Background: The American College of Surgeons Committee on Trauma recommends that trauma centers strive for trauma team activation overtriage rates of 25-35% and undertriage rates of <5%. In order to better understand potential sources for both overtriage and undertriage at our trauma center, we investigated whether these rates differed depending on the method of arrival of patients to our emergency department.

Methods: We retrospectively reviewed all trauma patients evaluated in our Level I Pediatric Trauma Center from 1/1/12 through 12/31/17. We divided patients into three groups based on how they arrived to our ED: via private transport, via emergency medical services, or through transfer from another institution. We calculated overtriage and undertriage rates for each group using Cribari grids. Rates were compared using two-sample T test.
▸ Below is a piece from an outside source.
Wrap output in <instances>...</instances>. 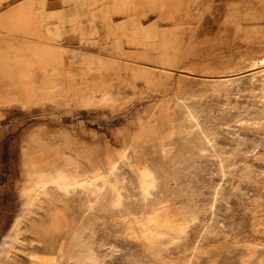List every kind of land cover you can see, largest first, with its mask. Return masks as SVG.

Results: Our trauma registry identified 3186 patients for this time period. The rates of overtriage and undertriage are presented below.

Conclusion: Our experience highlights several opportunities to improve accuracy in trauma team activation. Higher overtriage rates by EMS personnel may suggest unfamiliarity with pediatric patients or utilization of obsolete field triage criteria, while higher undertriage rates for transferred patients may indicate failure to recognize injuries by outside institutions prior to transfer. Protocols that provide for input from our pediatric staff when determining level of trauma team activation, rather than solely relying on outside personnel assessment, may improve accuracy.